They are, the children. They are trying their very hardest to do well and be likable, even if it seems to you that they should be doing something differently, or better, or remembering that thing you said yesterday and the day before and the day before that. Bev Bos used to say, “The parents are bringing you their best… they aren’t leaving the good ones at home!” What if you looked at the children in your care as doing as well as they can, given the limited number of tools that they have been able to gather in the very brief time they’ve been on this planet with us (and some of that time they were unable to walk or talk!)? And honestly, how good are you at picking up the tools that you have acquired in your many years of experience, when you’re tired or hungry, in a bad mood, disappointed or hurt?
Part of our role as teachers is not only to show children more civilized ways to function in a group (waiting and talking vs. grabbing and shouting, for example), but also to translate what might have been going on for the child who is behaving in ways that simply show more practice is needed. The other children are watching, and they know you better than you think they do. Are you impatient or irritated by undesirable behaviors? Children are egocentric, so they are wondering how you’ll handle them when they make a mistake. Also, we want to restore this child’s good standing in the group.

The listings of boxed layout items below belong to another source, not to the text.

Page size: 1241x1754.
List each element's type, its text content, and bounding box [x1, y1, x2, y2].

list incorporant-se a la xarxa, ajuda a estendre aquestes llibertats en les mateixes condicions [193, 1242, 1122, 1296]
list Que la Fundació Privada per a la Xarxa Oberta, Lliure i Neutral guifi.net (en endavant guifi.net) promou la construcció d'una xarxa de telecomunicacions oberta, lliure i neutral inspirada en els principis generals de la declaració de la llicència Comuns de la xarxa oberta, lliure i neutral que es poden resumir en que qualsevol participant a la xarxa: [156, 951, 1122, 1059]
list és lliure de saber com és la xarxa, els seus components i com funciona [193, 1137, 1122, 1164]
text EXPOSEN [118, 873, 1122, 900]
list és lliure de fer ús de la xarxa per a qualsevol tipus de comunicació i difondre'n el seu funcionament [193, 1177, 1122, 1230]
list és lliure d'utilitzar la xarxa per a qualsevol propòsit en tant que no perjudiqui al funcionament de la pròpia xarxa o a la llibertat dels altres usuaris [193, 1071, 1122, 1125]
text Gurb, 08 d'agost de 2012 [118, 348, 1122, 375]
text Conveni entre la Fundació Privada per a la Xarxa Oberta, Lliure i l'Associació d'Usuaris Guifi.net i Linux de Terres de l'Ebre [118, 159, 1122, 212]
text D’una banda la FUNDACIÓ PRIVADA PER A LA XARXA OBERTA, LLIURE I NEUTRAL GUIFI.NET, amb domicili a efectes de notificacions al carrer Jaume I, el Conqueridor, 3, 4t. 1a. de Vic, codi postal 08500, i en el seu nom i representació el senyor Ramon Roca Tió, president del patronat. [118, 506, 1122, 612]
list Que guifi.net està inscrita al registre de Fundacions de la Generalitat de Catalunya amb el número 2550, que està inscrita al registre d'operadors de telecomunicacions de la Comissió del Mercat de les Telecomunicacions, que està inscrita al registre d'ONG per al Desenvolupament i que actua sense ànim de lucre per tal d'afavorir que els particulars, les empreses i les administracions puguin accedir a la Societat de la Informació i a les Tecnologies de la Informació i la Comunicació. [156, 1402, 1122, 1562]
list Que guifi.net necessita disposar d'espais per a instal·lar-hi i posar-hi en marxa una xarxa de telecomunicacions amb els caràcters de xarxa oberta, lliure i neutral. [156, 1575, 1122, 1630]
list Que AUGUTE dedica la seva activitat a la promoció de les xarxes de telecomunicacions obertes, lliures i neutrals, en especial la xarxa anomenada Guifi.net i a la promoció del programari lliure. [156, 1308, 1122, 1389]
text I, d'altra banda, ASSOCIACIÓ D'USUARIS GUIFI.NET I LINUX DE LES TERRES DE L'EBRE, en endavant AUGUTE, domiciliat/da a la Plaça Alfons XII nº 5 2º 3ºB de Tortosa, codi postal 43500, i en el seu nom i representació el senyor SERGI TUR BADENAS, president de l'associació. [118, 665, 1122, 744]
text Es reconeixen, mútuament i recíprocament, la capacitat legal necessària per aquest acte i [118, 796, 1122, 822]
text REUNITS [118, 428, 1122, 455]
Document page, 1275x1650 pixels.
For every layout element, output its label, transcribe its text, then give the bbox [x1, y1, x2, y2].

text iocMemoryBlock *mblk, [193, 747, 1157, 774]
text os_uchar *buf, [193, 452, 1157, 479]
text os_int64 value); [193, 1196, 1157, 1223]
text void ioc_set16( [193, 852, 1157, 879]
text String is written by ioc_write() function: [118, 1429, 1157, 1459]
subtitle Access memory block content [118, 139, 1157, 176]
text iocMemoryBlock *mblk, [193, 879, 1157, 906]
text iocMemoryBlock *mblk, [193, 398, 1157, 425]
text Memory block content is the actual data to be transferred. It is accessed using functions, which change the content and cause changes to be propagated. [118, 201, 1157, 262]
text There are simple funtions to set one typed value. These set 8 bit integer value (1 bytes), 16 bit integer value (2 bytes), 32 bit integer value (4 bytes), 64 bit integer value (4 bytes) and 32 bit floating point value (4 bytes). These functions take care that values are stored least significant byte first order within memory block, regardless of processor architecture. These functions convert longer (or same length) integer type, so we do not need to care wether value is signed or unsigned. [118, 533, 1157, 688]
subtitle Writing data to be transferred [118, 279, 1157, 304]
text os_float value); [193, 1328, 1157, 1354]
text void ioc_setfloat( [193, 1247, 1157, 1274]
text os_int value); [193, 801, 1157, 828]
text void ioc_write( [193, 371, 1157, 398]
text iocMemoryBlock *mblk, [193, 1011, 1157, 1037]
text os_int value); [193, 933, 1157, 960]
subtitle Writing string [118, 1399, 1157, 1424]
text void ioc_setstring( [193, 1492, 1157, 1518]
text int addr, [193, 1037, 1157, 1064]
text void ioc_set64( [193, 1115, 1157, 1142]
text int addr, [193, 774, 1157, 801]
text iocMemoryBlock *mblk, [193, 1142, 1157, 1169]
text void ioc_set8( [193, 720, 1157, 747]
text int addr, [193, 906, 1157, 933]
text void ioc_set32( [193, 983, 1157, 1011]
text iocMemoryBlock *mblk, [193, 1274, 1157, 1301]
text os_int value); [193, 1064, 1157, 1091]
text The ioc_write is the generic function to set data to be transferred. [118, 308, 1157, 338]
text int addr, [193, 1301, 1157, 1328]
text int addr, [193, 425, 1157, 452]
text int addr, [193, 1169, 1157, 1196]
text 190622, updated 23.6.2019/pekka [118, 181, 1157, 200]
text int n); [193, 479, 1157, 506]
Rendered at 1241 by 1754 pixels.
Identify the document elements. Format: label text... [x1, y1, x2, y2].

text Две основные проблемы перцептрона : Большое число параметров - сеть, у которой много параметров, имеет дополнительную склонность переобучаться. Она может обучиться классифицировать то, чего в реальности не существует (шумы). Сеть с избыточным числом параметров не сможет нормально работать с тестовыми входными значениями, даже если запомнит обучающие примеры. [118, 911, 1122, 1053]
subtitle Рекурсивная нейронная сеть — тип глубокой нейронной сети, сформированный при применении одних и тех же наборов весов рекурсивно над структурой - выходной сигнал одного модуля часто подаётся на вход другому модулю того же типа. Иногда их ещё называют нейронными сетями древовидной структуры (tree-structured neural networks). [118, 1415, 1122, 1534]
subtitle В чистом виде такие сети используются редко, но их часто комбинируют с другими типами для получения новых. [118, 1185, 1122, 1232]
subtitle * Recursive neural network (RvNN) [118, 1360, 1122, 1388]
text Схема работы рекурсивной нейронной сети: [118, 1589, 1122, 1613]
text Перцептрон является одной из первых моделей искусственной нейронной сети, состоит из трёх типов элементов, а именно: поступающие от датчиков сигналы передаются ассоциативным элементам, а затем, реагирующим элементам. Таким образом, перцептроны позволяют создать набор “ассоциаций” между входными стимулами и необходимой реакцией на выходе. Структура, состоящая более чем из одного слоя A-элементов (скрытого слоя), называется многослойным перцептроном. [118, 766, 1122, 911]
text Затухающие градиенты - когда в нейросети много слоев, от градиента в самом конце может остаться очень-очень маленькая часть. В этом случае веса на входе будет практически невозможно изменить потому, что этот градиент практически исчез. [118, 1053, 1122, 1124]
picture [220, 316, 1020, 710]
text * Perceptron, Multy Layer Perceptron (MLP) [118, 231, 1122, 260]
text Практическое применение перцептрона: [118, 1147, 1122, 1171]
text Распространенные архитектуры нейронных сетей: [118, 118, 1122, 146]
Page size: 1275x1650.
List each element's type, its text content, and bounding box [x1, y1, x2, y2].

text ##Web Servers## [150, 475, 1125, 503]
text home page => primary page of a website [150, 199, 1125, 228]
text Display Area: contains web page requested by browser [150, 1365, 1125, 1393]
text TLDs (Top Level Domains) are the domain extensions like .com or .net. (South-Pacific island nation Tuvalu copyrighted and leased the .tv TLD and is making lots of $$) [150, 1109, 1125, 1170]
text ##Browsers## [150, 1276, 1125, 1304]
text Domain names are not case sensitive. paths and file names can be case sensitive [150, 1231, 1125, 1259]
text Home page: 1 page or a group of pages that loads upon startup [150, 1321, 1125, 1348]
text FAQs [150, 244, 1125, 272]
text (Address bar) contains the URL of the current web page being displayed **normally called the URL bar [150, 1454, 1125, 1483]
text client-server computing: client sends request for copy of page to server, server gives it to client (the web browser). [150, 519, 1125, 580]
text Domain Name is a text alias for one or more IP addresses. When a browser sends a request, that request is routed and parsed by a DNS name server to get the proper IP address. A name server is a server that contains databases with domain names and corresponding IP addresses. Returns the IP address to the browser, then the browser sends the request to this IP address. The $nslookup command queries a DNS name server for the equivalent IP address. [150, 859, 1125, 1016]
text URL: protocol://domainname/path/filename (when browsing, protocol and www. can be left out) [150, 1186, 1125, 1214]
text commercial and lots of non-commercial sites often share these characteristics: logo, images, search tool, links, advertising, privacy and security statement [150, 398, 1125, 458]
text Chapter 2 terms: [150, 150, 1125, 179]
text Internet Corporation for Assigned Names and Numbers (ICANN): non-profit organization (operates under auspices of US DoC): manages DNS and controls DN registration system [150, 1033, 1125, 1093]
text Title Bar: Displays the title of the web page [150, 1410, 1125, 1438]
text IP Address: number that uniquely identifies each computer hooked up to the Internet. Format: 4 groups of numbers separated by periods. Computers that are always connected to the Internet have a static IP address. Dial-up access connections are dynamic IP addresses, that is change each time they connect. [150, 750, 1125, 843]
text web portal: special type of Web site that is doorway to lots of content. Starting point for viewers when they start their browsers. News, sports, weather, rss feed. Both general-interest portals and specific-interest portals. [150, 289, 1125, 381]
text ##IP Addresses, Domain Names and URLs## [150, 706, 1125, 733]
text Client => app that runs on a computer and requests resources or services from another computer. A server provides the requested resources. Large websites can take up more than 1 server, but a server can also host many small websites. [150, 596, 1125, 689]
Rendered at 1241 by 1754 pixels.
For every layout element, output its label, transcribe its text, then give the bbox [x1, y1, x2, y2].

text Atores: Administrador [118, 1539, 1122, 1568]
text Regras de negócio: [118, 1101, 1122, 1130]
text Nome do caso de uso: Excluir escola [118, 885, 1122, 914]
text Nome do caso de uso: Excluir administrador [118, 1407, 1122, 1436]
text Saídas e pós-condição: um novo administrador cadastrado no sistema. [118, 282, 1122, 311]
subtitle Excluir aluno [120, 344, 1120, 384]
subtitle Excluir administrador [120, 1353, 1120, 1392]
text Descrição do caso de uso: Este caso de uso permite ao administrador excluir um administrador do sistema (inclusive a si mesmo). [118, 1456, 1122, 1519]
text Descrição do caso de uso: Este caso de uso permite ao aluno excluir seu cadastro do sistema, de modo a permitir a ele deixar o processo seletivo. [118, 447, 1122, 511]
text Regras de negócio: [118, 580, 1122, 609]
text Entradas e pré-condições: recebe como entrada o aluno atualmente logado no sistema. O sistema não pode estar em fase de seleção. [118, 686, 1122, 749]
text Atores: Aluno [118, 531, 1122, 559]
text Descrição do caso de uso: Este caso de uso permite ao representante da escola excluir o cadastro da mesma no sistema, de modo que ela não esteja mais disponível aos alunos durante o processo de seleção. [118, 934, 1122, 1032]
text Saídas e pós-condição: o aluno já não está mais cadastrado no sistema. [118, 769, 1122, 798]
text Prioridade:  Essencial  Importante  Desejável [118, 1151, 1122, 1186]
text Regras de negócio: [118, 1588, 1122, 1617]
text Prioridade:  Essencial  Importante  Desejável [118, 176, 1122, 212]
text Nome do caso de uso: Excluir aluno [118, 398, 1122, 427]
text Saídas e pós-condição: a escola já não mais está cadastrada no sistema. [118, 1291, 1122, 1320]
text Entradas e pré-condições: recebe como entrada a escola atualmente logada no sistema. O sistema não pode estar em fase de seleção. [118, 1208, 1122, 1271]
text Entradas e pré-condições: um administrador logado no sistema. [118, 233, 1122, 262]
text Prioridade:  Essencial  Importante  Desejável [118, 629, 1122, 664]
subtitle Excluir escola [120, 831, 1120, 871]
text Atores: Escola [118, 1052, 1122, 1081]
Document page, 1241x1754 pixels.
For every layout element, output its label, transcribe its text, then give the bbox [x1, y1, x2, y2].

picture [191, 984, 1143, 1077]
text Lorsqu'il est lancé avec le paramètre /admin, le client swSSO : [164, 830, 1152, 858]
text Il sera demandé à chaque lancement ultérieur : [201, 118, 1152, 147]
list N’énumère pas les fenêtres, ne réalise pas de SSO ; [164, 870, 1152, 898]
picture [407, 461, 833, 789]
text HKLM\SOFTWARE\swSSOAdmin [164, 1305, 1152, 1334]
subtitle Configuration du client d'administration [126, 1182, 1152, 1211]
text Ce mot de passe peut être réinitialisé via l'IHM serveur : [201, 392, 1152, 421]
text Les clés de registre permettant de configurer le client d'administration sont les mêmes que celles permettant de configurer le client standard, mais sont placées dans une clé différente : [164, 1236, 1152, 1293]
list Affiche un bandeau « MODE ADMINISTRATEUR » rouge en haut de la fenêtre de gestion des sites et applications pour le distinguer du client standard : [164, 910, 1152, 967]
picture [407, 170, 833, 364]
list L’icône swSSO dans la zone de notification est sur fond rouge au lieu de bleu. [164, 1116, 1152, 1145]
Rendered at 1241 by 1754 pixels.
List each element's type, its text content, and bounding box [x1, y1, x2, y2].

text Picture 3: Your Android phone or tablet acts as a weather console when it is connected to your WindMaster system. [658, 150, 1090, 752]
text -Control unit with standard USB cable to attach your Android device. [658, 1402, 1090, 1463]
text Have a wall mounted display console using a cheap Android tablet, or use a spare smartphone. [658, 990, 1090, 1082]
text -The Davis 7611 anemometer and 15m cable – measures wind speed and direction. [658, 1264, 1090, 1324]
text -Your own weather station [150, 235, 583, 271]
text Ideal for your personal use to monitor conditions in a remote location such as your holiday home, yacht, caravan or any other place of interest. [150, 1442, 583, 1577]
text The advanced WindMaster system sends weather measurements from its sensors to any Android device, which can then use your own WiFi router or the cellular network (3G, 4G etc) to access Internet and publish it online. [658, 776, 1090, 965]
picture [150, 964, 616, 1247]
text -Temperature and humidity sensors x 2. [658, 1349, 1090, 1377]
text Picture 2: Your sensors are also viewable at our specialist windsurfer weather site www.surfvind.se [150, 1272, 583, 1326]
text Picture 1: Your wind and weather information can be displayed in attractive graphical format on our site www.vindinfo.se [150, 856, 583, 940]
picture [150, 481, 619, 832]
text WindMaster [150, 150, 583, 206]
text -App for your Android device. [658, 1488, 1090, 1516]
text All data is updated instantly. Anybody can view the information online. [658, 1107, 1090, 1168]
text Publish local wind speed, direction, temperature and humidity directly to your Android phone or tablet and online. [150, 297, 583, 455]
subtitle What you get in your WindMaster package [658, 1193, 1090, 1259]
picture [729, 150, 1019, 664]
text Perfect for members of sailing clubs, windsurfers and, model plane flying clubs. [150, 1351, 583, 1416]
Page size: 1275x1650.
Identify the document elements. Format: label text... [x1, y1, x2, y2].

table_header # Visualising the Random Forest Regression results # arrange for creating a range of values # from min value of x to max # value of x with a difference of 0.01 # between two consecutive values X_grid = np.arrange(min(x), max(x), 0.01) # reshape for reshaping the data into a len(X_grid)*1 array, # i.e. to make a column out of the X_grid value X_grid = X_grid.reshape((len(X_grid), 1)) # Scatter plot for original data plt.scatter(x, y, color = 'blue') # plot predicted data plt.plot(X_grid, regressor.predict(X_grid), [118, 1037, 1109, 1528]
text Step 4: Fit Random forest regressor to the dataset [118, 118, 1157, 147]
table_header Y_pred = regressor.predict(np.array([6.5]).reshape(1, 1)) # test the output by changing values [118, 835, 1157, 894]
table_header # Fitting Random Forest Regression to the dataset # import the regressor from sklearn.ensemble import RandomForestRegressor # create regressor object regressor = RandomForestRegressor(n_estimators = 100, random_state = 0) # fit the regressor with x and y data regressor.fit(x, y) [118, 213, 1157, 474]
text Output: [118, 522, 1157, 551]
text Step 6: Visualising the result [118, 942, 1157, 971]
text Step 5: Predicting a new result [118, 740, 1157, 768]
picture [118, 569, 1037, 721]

Wondering out loud what might have been going on for a child who is upset or angry invites others to wonder too or want to help, rather than to quietly put that child in a “bad” category in their minds (which the other children will, regardless of what we say about all children being good, if one seems to be constantly getting negative attention).
We are only trying to help these little people develop habits that will help them in the future, but for now they have us to guide them. They should not have it all figured out by the time they are three, or five, or by the end of a school year. Offer children the benefit of the doubt. When you assume people’s best intentions (even if that wasn’t exactly what was happening), and use a kind tone of voice, you are modeling grace, and that can change what happens next. Another teacher I know asks the children, “What could be better than this?” Their answers may surprise you.